El siguiente escrito resulta ser escueto de toda artimaña literaria. Deshabitado de
ornamentación alguna, tan desierto como las calles arriba de los 30°
veraniegos. ¡En fin! Cada cabeza resguarda con recelo detalles de satisfacciones
pretéritas y la mía, no es la excepción. La imagen se repite una y otra vez al
despertarme del lugar en que duerma: semidesnuda te veo caminar de la cama al
baño y del baño a la cama, tu figura acanelada se protege inútilmente del frío del
alborecer y tus poros susurran tímidos, la calidez de mis brazos torpes. Acto
elegiaco el tuyo, gastar unos minutos más conmigo.
Hace
unas semanas que ya no te veo ni por accidente en aquella diminuta ciudad, que
me invitaba a tropezar continuamente con tus ojos durante el día y por la
noche, pudimos darnos al placer del alcohol y cruzarnos en algún bar, un
callejón o incluso, en aquella fiesta que se volvió fugaz al momento de
dibujarnos la desnudez póstuma con nuestros labios. Agazapado a mis nervios te
miro desde otra medianoche que no compartimos.

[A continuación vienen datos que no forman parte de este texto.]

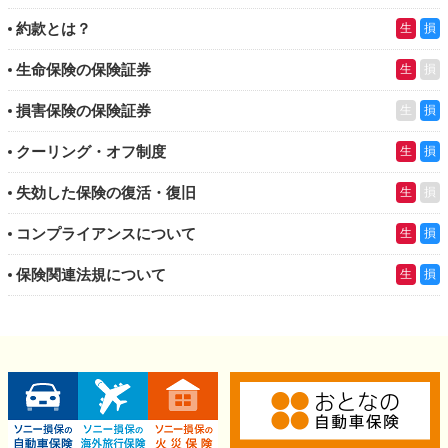
約款とは？
生
損
生命保険の保険証券
生
損
損害保険の保険証券
生
損
クーリング・オフ制度
生
損
失効した保険の復活・復旧
生
損
コンプライアンスについて
生
損
保険関連法規について
生
損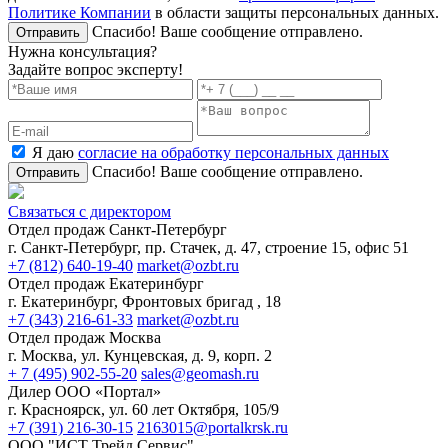
Политике Компании
в области защиты персональных данных.
Спасибо! Ваше сообщение отправлено.
Отправить
Нужна консультация?
Задайте вопрос эксперту!
Я даю
согласие на обработку персональных данных
Спасибо! Ваше сообщение отправлено.
Отправить
Связаться с директором
Отдел продаж Санкт-Петербург
г. Санкт-Петербург, пр. Стачек, д. 47, строение 15, офис 51
+7 (812) 640-19-40
market@ozbt.ru
Отдел продаж Екатеринбург
г. Екатеринбург, Фронтовых бригад , 18
+7 (343) 216-61-33
market@ozbt.ru
Отдел продаж Москва
г. Москва, ул. Кунцевская, д. 9, корп. 2
+ 7 (495) 902-55-20
sales@geomash.ru
Дилер ООО «Портал»
г. Красноярск, ул. 60 лет Октября, 105/9
+7 (391) 216-30-15
2163015@portalkrsk.ru
ООО "ИСТ Трейд Сервис"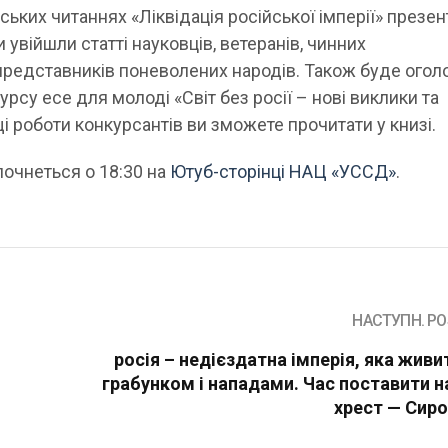
вських читаннях «Ліквідація російської імперії» презе
 увійшли статті науковців, ветеранів, чинних
представників поневолених народів. Також буде ого
рсу есе для молоді «Світ без росії – нові виклики та
 роботи конкурсантів ви зможете прочитати у книзі.
почнеться о 18:30 на
Ютуб-сторінці НАЦ «УССД»
.
НАСТУПН. PO
росія – недієздатна імперія, яка живи
грабунком і нападами. Час поставити на
хрест — Сир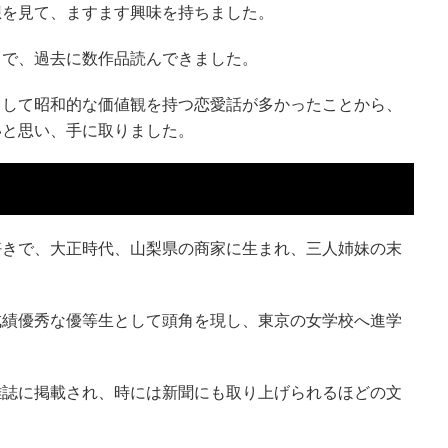
想を見て、ますます興味を持ちました。
きで、過去に数作品読んできました。
として昭和的な価値観を持つ恋愛話が多かったことから、
いと思い、手に取りました。
好きで、大正時代、山梨県の商家に生まれ、三人姉妹の末
成績優秀な優等生として頭角を現し、東京の女学校へ進学
雑誌に掲載され、時には新聞にも取り上げられるほどの文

Los personajes contemplativos de
Ryunosuke Akutagawa me hacen evocar de
la misma manera tu espalda, caudalosos
ríos de sal me escurren a la memoria mientras viajo en autobús o fumo un
cigarrillo al esperarlo. Mujer, cronista de un centenar de viajes cristalizados
en el trazo pintoresco. Me entregué en tu orden y te despediste en mi caos
aletargado. Me enseñaste rincones donde la paz se refugiaba, contemplé desde
tus muslos la suntuosidad de la naturaleza y encontré paisajes suspendidos en
una armonía azulada que tus pechos ofrecían a contra luz de la noche.
Utagawa
Hiroshige supo dejar el mar en un grabado, controlar la naturaleza desde su
arte y sin embargo, apostaría a que contigo no tocaría ningún instrumento, se
entregaría como yo al misticismo de tu cuerpo a partir de la percepción, que tu mirada sigilosa de culpa
en ocasiones no aceptaba.
Si
pudiera verte de nuevo; sujetaría tus cabellos con la sutileza de los palillos
chinos, y yo mismo los quitaría para el despliegue hermoso de tu cabello,
alfombra de bienvenida a un desfile de caricias prolongadas. Despojaría tu
kimono y bajo un árbol de ciruelo tiraría flashes con toda la intención mórbida
y estética de Araki Nobuyoshi, se escondería mi ternura y comenzaría un amor
tan lúdico y preciso en cada instante.
No
estás. No te tengo. Ahora me paso las horas hurgando las librerías de viejo y
buscando películas de igual época. En mis oídos retumba las composiciones de
Shigeru Umebayashi, tu recuerdo me viene y me invades esta calma maldita,
agotada de tu ausencia. No hay inciensos ni nada por el estilo, llevo un vaso
de whisky a mi boca mientras la mano restante me golpetea la sien. ¿Dónde estás
a estas horas de la noche? Quiero rescatarte, a decir verdad yo quiero ser
salvado. Quiero penetrar tu amor en silencio, siendo tú la señora Su y yo el señor Chow, Wong Kar-wai
me entendería, y le ruego dirija al menos una de nuestras noches, junto a un
faro reflejando la sombra de cada gota al llover.
Los
diálogos corpóreos se nos han callado de tanto olvidarnos ¿por qué? No lo sé y
tú tampoco, pero caminas a prisa, deslumbrada por el tiempo. He de quedarme
aquí, a esperar que la mecanografía te traiga de vuelta en mis horas
solitarias. ¿O buscarte en tus laberintos carentes de sentido? Tú sabes de qué
hablo. De cualquier forma te pienso, te fumo y hasta te inhalo, perfume para
otros olvidado.
Yo
desde la ciudad de la cantera te busco y tú en la jungla de los rascacielos en
cada museo y a cada paso acompañada, te pierdes de mí. Ambos nos cruzaremos en
algún sitio diminuto plagado de quietud en Asia. Entonces, compartiremos un
amor silente, cuasi religioso y tan espiritual, que nuestros cuerpos se habrán
de esfumar al primer roce, ardiente de anhelo.